GBP EUR Dips After Spanish Inflation Jump 

GBP EUR Dips After Spanish Inflation Jump 

The GBP EUR exchange rate traded below the 1.1600 level after a jump in Spanish inflation figures. The latest figure for prices was above 10% for the first time since 1982. In the UK, Chancellor Rishi Sunak was urged to cut fuel duty again after claims of ‘pump fiction’. 

The GBP to EUR is trading at 1.1580 as euro strength persists but there is data ahead that could boost the pound. 
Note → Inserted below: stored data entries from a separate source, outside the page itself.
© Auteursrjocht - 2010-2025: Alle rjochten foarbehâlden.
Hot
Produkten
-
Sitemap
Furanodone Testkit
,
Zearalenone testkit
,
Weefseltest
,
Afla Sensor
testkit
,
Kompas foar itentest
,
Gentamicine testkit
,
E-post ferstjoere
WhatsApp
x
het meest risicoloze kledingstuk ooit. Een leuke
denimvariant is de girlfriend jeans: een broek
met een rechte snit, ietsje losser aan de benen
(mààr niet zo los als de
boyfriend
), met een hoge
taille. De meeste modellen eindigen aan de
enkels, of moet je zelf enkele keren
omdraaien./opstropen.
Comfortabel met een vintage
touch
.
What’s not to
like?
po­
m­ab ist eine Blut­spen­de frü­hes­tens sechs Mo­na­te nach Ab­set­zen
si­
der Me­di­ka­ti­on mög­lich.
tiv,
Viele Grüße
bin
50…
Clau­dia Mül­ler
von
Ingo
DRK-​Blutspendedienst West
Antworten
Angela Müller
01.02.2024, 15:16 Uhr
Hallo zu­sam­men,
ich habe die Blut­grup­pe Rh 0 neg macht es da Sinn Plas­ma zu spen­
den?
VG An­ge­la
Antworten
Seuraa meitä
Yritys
Spanish inflation was above 10% for the year 

Spanish inflation figures jumped to 10.2% for June, marking the highest levels since April 1985. On Wednesday, data from the National Statistics Institute (INE) showed on a big increase from 8.7% last month and a forecast of 9.0%. 

Core inflation, which removes food and energy prices, rose to 5.5 – the highest since August 1993. 
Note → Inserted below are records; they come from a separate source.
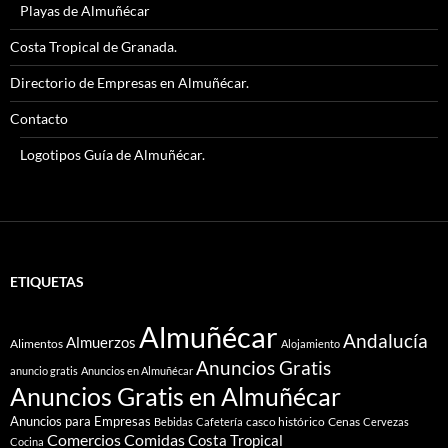
Playas de Almuñécar
Costa Tropical de Granada.
Directorio de Empresas en Almuñécar.
Contacto
Logotipos Guía de Almuñécar.
ETIQUETAS
Almuñécar
Andalucía
Almuerzos
Alimentos
Alojamiento
Anuncios Gratis
anuncio gratis
Anuncios en Almuñécar
Anuncios Gratis en Almuñécar
Anuncios para Empresas
casco histórico
Cenas
Bebidas
Cafetería
Cervezas
Comidas
Comercios
Costa Tropical
Cocina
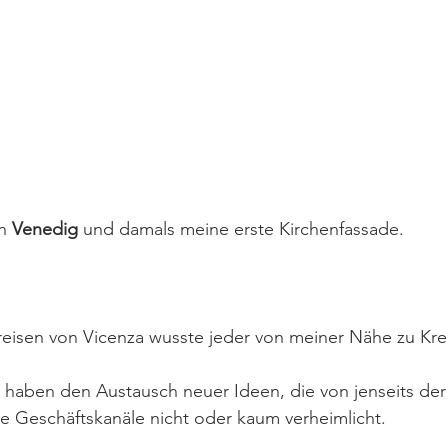
n 
Venedig
 und damals meine erste Kirchenfassade.
Kreisen von Vicenza wusste jeder von meiner Nähe zu Kre
 haben den Austausch neuer Ideen, die von jenseits der
 Geschäftskanäle nicht oder kaum verheimlicht.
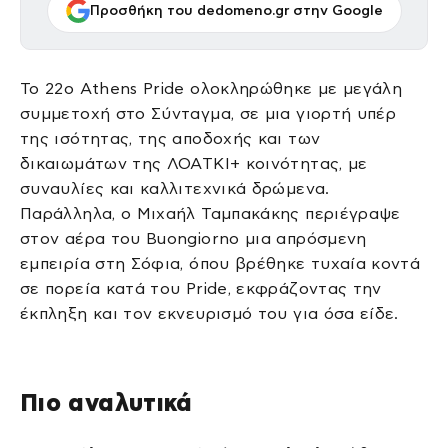
Προσθήκη του dedomeno.gr στην Google
Το 22ο Athens Pride ολοκληρώθηκε με μεγάλη
συμμετοχή στο Σύνταγμα, σε μια γιορτή υπέρ
της ισότητας, της αποδοχής και των
δικαιωμάτων της ΛΟΑΤΚΙ+ κοινότητας, με
συναυλίες και καλλιτεχνικά δρώμενα.
Παράλληλα, ο Μιχαήλ Ταμπακάκης περιέγραψε
στον αέρα του Buongiorno μια απρόσμενη
εμπειρία στη Σόφια, όπου βρέθηκε τυχαία κοντά
σε πορεία κατά του Pride, εκφράζοντας την
έκπληξη και τον εκνευρισμό του για όσα είδε.
Πιο αναλυτικά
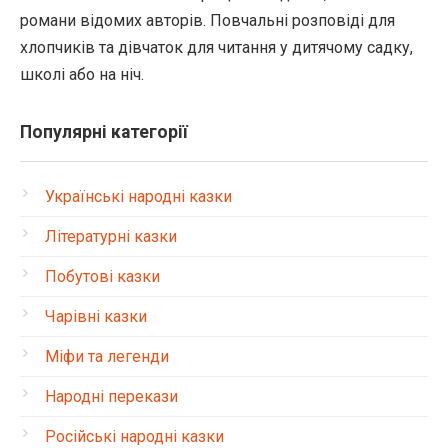
романи відомих авторів. Повчальні розповіді для
хлопчиків та дівчаток для читання у дитячому садку,
школі або на ніч.
Популярні категорії
Українські народні казки
Літературні казки
Побутові казки
Чарівні казки
Міфи та легенди
Народні перекази
Російські народні казки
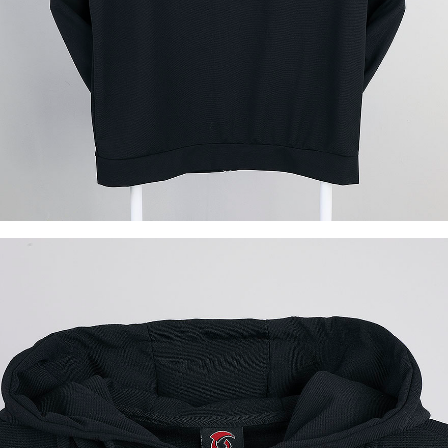
이코 라이프 하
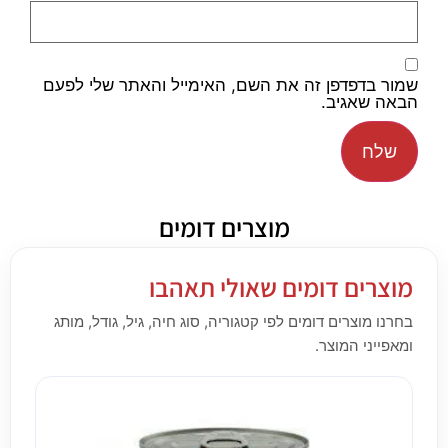
שמור בדפדפן זה את השם, האימייל והאתר שלי לפעם
הבאה שאגיב.
מוצרים דומים
מוצרים דומים שאולי תאהבו
בחרנו מוצרים דומים לפי קטגוריה, סוג חיה, גיל, גודל, מותג
ומאפייני המוצר.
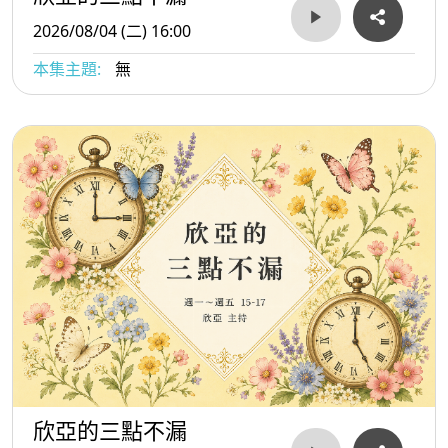
2026/08/04 (二) 16:00
本集主題:
無
欣亞的三點不漏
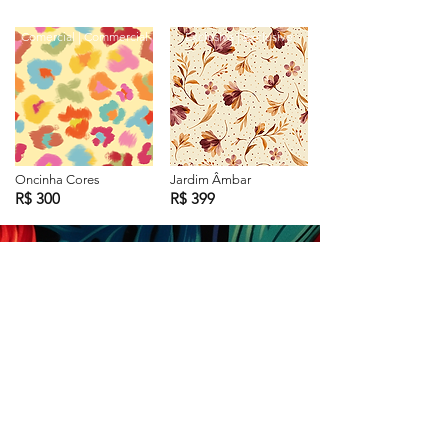
Comercial | Commercial
Exclusiva | Exclusive
Oncinha Cores
Jardim Âmbar
R$ 300
R$ 399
“The news of the last few weeks is not positive … Russia’s gas and oil export cuts are accelerating rising energy prices,” Economy Minister Nadia Calvino said. 

Prime Minister Pedro Sanchez oversaw the approval of another 9 billion euros in support for poorer households to cope with the price pressures. 
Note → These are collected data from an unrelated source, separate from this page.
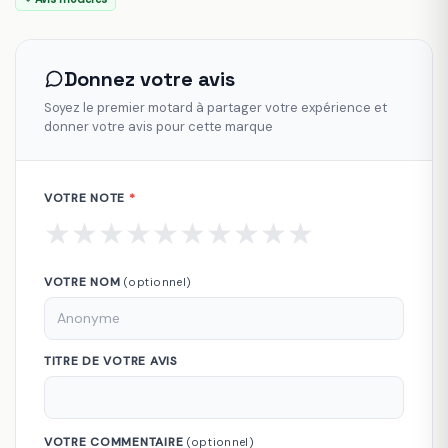
Donnez votre avis
Soyez le premier motard à partager votre expérience et
donner votre avis pour cette marque
VOTRE NOTE
*
★
★
★
★
★
★
★
★
★
★
VOTRE NOM
(optionnel)
TITRE DE VOTRE AVIS
VOTRE COMMENTAIRE
(optionnel)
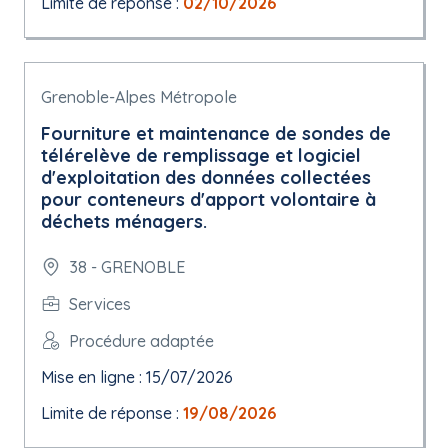
Limite de réponse :
02/10/2026
Grenoble-Alpes Métropole
Fourniture et maintenance de sondes de
télérelève de remplissage et logiciel
d'exploitation des données collectées
pour conteneurs d'apport volontaire à
déchets ménagers.
38 - GRENOBLE
Services
Procédure adaptée
Mise en ligne : 15/07/2026
Limite de réponse :
19/08/2026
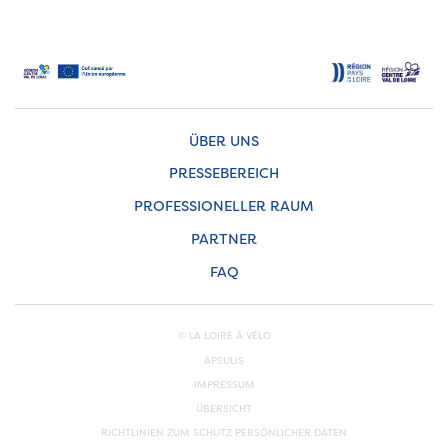
ÜBER UNS
PRESSEBEREICH
PROFESSIONELLER RAUM
PARTNER
FAQ
© LA LOIRE À VÉLO
APSULIS
IMPRESSUM
ÜBERSICHT
RICHTLINIEN ZUM SCHUTZ PERSÖNLICHER DATEN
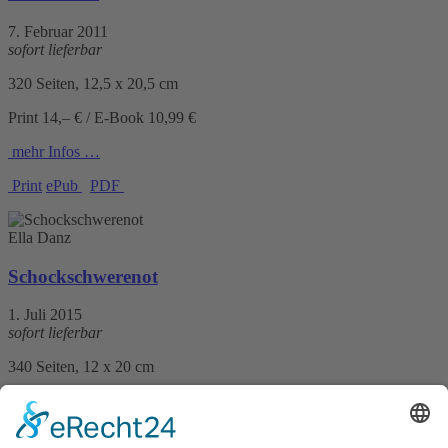
7. Februar 2011
sofort lieferbar
320 Seiten, 12,5 x 20,5 cm
Print 14,– € / E-Book 10,99 €
mehr Infos …
Print
ePub
PDF
Ella Danz
Schockschwerenot
1. Juli 2015
sofort lieferbar
340 Seiten, 12 x 20 cm
Print 12,99 € / E-Book 10,99 €
mehr Infos …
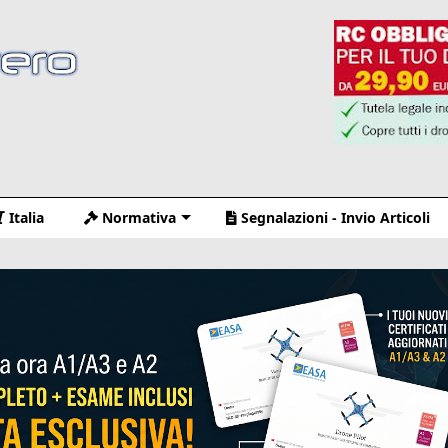
Italia
Normativa
Segnalazioni - Invio Articoli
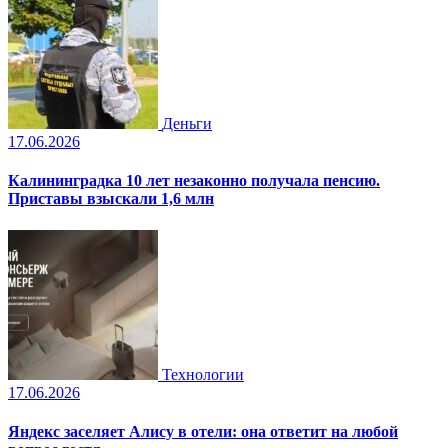
Деньги
17.06.2026
Калининградка 10 лет незаконно получала пенсию.
Приставы взыскали 1,6 млн
Технологии
17.06.2026
Яндекс заселяет Алису в отели: она ответит на любой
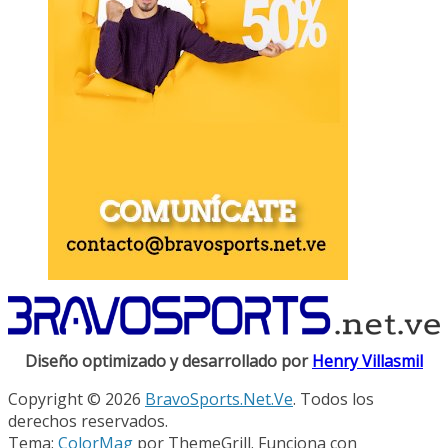
Diseño optimizado y desarrollado por
Henry Villasmil
Copyright © 2026
BravoSports.Net.Ve
. Todos los
derechos reservados.
Tema:
ColorMag
por ThemeGrill. Funciona con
A speech from ECB Chief Christine Lagarde said that the Bank would act in a “determined and sustained manner” to tackle inflation across the Eurozone. 

The ECB is set to raise interest rates at their next policy meeting in line with other central banks. Inflation numbers were expected for Germany later on Wednesday with a jump to 8% forecast for Europe’s largest economy. 

Sunak urged to tackle ‘pump fiction’ with duty cut 

The AA motoring group called rising fuel costs in the UK ‘pump fiction’. With a reference to the cult film, the AA’S Edmund King said: “Pump prices are now more like ‘pump fiction’ as they don’t reflect the general downward trends we have been seeing in wholesale prices.” 

King urged Rishi Sunak and the Government to fix the “urgent situation” after unleaded petrol hit new highs at 191.1p a litre. Diesel was close to £2 a litre at 198.96p. 

Mr King said: “The Prime Minister has hinted at action, but we need more than hints. Pressure to force price transparency and a cut in duty would be a step in the right direction.” 

Consumer confidence were released for the Eurozone on Wednesday, alongside speeches from the head of the European Central Bank and a member of the Bank of England.  Thursday has a final reading of UK growth figures which are expected to be 8.7% year-on-year. 

House prices for the UK are also due with the nation seeing a drop in the last month. Rising interest rates are again the cause as Investors hold off on new purchases as costs increase. 

Tomorrow will bring retail sales for Germany and a final GDP reading for the UK in Q1. Nationwide house prices are also released for the UK with a 10.8% year-on-year figure expected by analysts as higher interest rates start to bite into the appetite for housing.